There was a glorious 48 hours about ten days ago when everything was going our way on Stop/Eject. We had all our key cast and crew, all our locations, most of our props and costumes and we seemed well on the way to getting everything we didn’t have in time for the shoot.

Then people started dropping out. First the lead actress, then a sound recordist, then the lead actor. This, unfortunately, is the way it goes when you can’t pay people. You can’t expect them to put the film first. No amount of advance planning can change that.

Alas, poor Daniel
Alas, poor Daniel

So on Tuesday I’m off to London (nine hours round trip on National Express – the closest you can get to hell on earth) to audition a new cast. Exciting, but scary because of the limited time remaining before we shoot.

And on Wednesday it’s up to Birmingham for the final fundraising lecture – 8:30pm at Ort Cafe, 500-506 Moseley Road, B12 9AH. Find out how my feature film Soul Searcher was financed, made and distributed, with plenty of clips, behind-the-scenes footage and amusing anecdotes. As usual entry is free, but donations will be welcomed.

And by the time that’s all over there will be little more than a week before we shoot.

Despite the setbacks I’m feeling pretty positive about the whole thing. Almost every aspect of the production has been improved by the postponement from last autumn – including the props, some of which you can see here. Roll on April 21st!

Ups and Downs

Crowd Sourcing

Dedo, de-e-edo. Dedo come and me want to go home.
Dedo, de-e-edo. Dedo come and me want to go home.

Loyal readers, once again I need your help. Do you own any of the following things? Would you be willing to lend them to us for the Stop/Eject shoot? (In most cases we would need to collect them on April 20th and return them on the 26th or soon after.)

  • A lady’s vintage/retro bike
  • Any empty cassette cases
  • A camera jib (small enough to be used indoors)
  • A mini-spotlight kit (Dedolights or similar)
  • An HMI (any wattage considered)
  • Any fast Canon EF(S) prime lenses 85mm or longer
  • Walkie talkies

Rest assured your items will be well looked after, and in return you’ll be credited on the film, receive an invite to the premiere, a DVD copy, and a free download of my indie feature film budget and sales exposé How to Make a Fantasy Action Movie for £28,000.

Also if there’s anything we can lend you in return, we’d be happy to do it. (I have some Canon DLSR camera kit, shoulder rig, tracking dolly, basic lights and so on.)

Since our travel budget is limited, we could really only borrow things that are located in or near Hereford or North Derbyshire, or somewhere en route between those two places (e.g. Birmingham).

Finally, if there are any unsigned bands out there who have an angry-sounding rock/metal/punk song we could use a little bit of in the film, please get in touch.

Contact me on: neiloseman [at] googlemail.com

By the way, let me assure any of you concerned by the cryptic ending of my last post that no-one has died or been injured or anything terrible like that.
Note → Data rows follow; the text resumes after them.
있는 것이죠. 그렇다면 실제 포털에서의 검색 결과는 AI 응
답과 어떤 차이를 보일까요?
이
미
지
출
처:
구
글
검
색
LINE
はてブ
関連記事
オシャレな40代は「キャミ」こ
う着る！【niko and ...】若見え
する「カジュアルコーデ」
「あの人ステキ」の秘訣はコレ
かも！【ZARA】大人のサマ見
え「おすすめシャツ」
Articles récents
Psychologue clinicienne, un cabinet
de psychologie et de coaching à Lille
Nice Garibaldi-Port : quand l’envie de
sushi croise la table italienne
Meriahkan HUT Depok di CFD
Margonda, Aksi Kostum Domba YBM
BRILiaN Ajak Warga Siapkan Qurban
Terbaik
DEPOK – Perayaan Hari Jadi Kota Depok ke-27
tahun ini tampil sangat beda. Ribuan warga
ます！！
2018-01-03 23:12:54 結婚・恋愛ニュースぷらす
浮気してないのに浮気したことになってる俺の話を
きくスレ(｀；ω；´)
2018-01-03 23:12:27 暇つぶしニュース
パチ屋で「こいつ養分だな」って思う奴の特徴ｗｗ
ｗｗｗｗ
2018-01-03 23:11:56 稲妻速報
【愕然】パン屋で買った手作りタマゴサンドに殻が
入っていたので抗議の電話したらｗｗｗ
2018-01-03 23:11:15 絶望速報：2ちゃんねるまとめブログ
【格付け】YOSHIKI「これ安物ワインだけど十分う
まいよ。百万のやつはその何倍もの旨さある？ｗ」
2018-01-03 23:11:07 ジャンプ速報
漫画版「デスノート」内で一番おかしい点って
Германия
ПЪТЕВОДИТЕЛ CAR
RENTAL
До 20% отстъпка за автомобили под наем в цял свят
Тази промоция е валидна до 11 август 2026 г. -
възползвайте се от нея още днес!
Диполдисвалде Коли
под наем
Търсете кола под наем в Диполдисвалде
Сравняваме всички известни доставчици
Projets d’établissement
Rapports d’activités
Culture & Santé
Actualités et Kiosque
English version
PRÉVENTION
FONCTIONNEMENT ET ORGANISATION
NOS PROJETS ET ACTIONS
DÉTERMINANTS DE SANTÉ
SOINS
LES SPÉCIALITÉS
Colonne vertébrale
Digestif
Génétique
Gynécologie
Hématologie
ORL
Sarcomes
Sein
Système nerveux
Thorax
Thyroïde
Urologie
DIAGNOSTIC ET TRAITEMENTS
But unfortunately we are having to look for a new leading lady. The shoot dates have not been changed.

Crowd Sourcing

Tape Recorder

Mmm, the eighties.
Mmm, the eighties.
Eject
Eject

Thanks to David Bidwell of The Monster Company, we now have our hero tape recorder prop for Stop/Eject. It’s a classic eighties model, very similar to the one I had as a kid, which I had in mind when writing the script.

Last year we bought 400 empty cassette cases for a crucial scene in the film, but we still need more. Do you have some old cassette cases kicking around? Would you be kind enough to donate or lend these cases to the production? If so, please get in touch with me: neiloseman [at] googlemail.com.

Elsewhere in art department land, Sophie tells me that work is underway on the wooden carving for the top of the alcove set. And Katie keeps shopping for the Shopkeeper’s costume, so to speak. And you can’t get quicker than a Kwikfit fitter. And she sells seashells on the seashore. And so on.